Things are getting a little heated now. In an unprecedented move, Apple has published its very first human rights policy in favor of favor speech, The Financial Times reports. It doesn't mention China explicitly, but it's clear that Apple wants to be seen to be complying with the September 5 deadline it has to present something concrete to shareholders.

Conscience versus cash — Throughout the four-page document where Apple outlines its new policies on free speech the company tries to strike a balance between respecting individual nations' laws and internationally recognized human rights. It states, for instance, that it recognizes and respects standards set by the United Nations:

We’re deeply committed to respecting internationally recognized human rights in our business operations, as set out in the United Nations International Bill of Human Rights and the International Labour Organization’s Declaration on Fundamental Principles and Rights at Work. Our approach is based on the UN Guiding Principles on Business and Human Rights. We conduct human rights due diligence to identify risks and work to mitigate them. We seek to remedy adverse impacts, track and measure our progress, and report our findings.

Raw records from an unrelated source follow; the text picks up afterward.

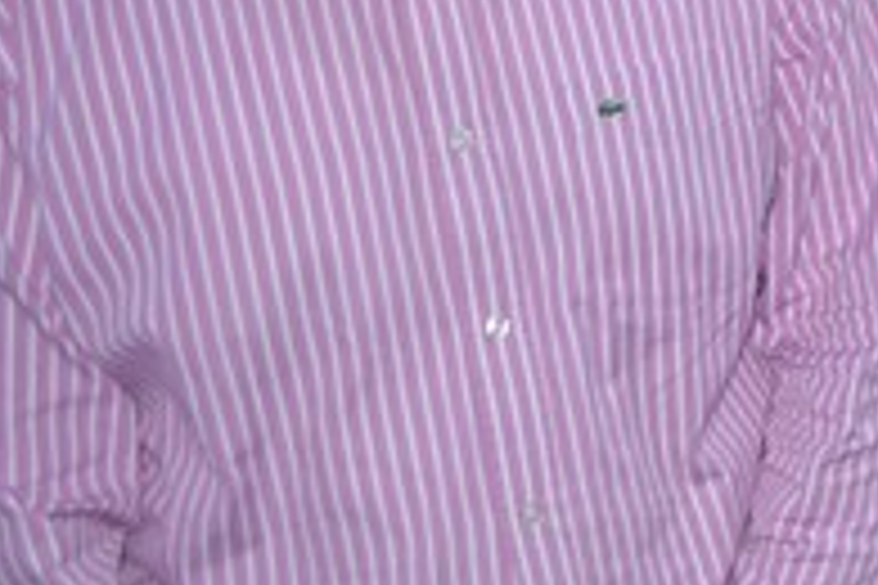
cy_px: -308
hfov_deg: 18.8
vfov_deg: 13.8
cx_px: 1391
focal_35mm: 93
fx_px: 2268
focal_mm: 18
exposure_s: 1/200
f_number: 4
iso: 100
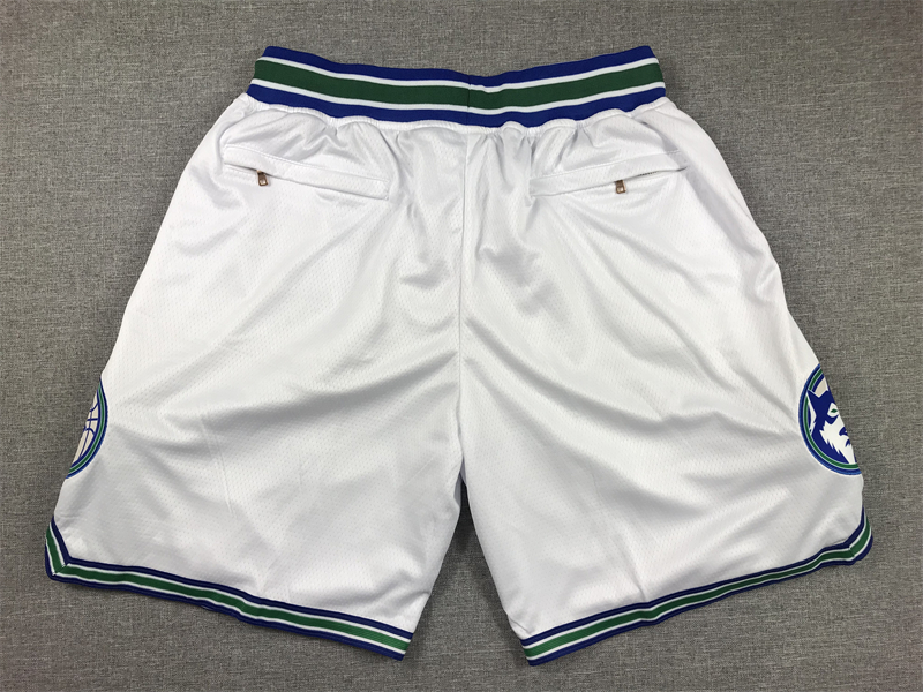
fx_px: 747
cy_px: 346
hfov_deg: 63.4
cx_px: 462
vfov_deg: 49.7
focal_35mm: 28
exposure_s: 1/166
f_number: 1.8
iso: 20
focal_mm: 3.99
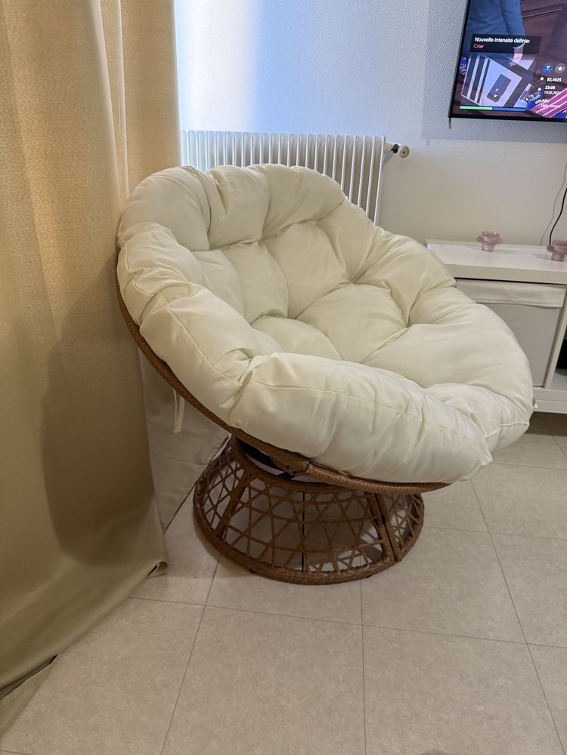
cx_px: 284
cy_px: 378
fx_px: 524
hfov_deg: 56.8
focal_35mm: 24
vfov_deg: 71.6
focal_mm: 6.76
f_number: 1.78
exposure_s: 1/60
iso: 320
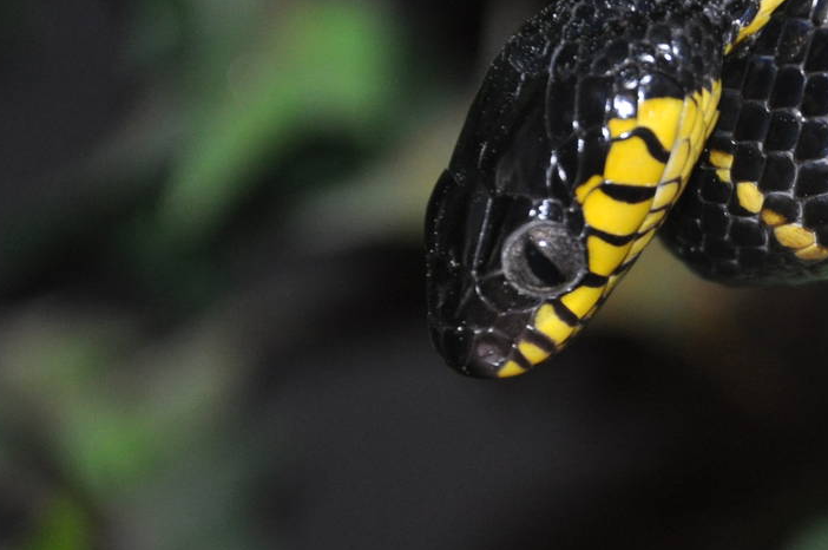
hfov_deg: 5.7
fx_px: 8249
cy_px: 200
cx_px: 777
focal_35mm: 359
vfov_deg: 3.8
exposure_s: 1/60
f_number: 5.6
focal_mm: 105
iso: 800
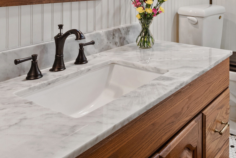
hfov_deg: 45.0
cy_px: -18
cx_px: 189
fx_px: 269
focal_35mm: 41
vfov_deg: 29.3
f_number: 8
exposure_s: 1.6
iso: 100
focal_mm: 10
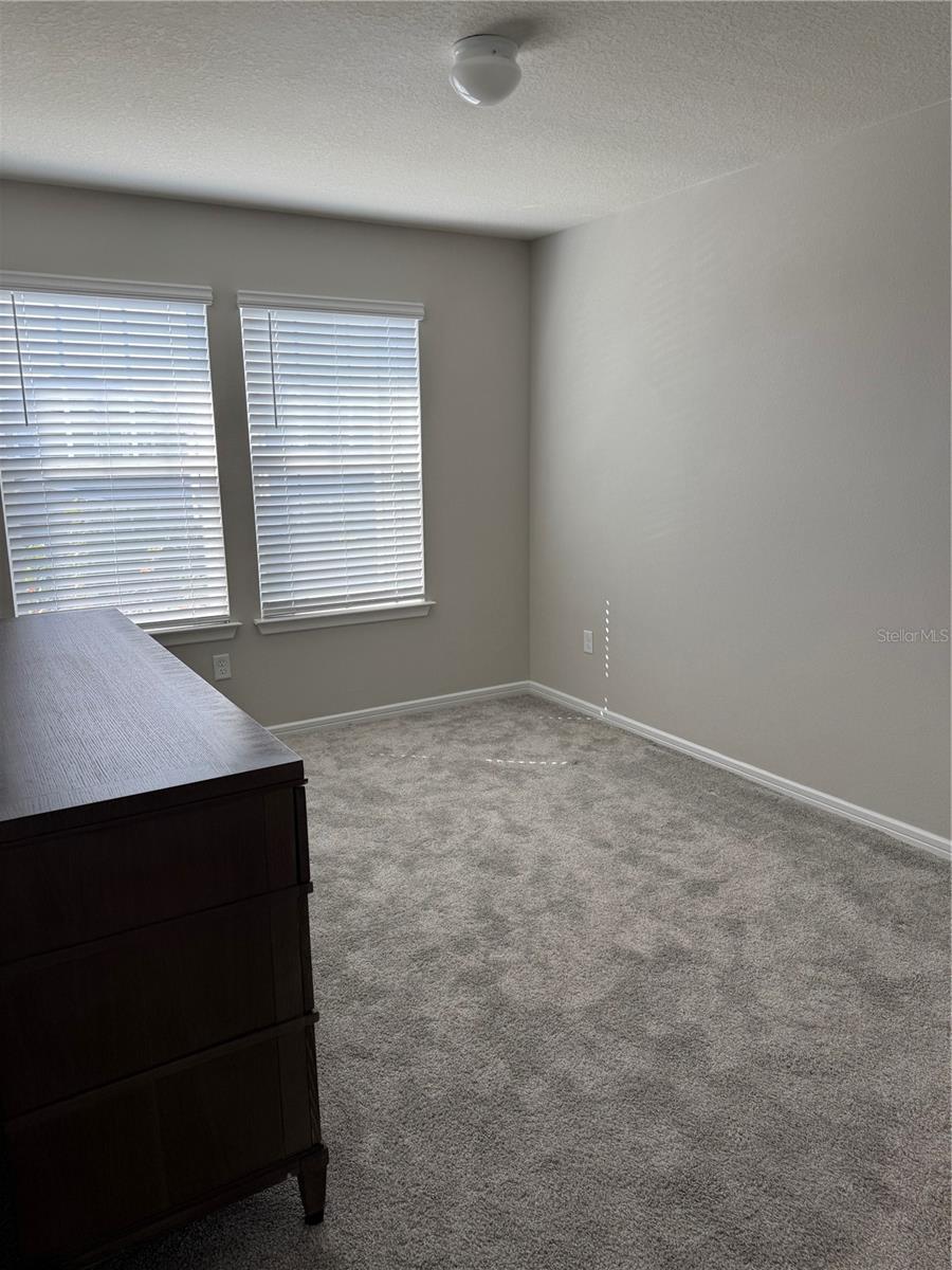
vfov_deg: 71.6
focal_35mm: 24
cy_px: 635
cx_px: 476
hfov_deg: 56.8
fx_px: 880
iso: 64
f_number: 1.78
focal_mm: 6.76
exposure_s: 1/157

That said, immediately after that passage, Apple says that while it indeed views internationally recognized human rights with regard and gravity, it still must respect local laws in various countries. This is understandable as Cook's company could suffer mass damage to reputation and revenue if it chooses an interventionist position and tone. Also, it's job is to make money for shareholders, not cast moral aspersions on nation-states, no matter how objectionable some policies might be.

While juggling local and international laws, Apple also has to keep two other crowds happy: consumers and industry peers. Calibration is the name of the game, and Apple sounds desperate to satisfy everyone.

The inconvenient truth — For decades, much of the American tech sector has attempted to paint itself as politically neutral. That mask has arguably slipped more in the last two decades than ever. Facebook's most popular content comes from the right-hand side of the political spectrum, despite claims from conservatives the platform silences them. At the same time, Mark Zuckerberg issues passionate soundbites in favor of peace and equality while militant far-right groups freely organize on his network.

Apple, meanwhile, was accused of exploiting labor laws in China just last year, which doesn't exactly align with its promises to uphold international human rights. As ever, it's thanks to threatening their purses that tech giants are forced to change. Because unless shareholders are going to be affected, there's simply no incentive to be better.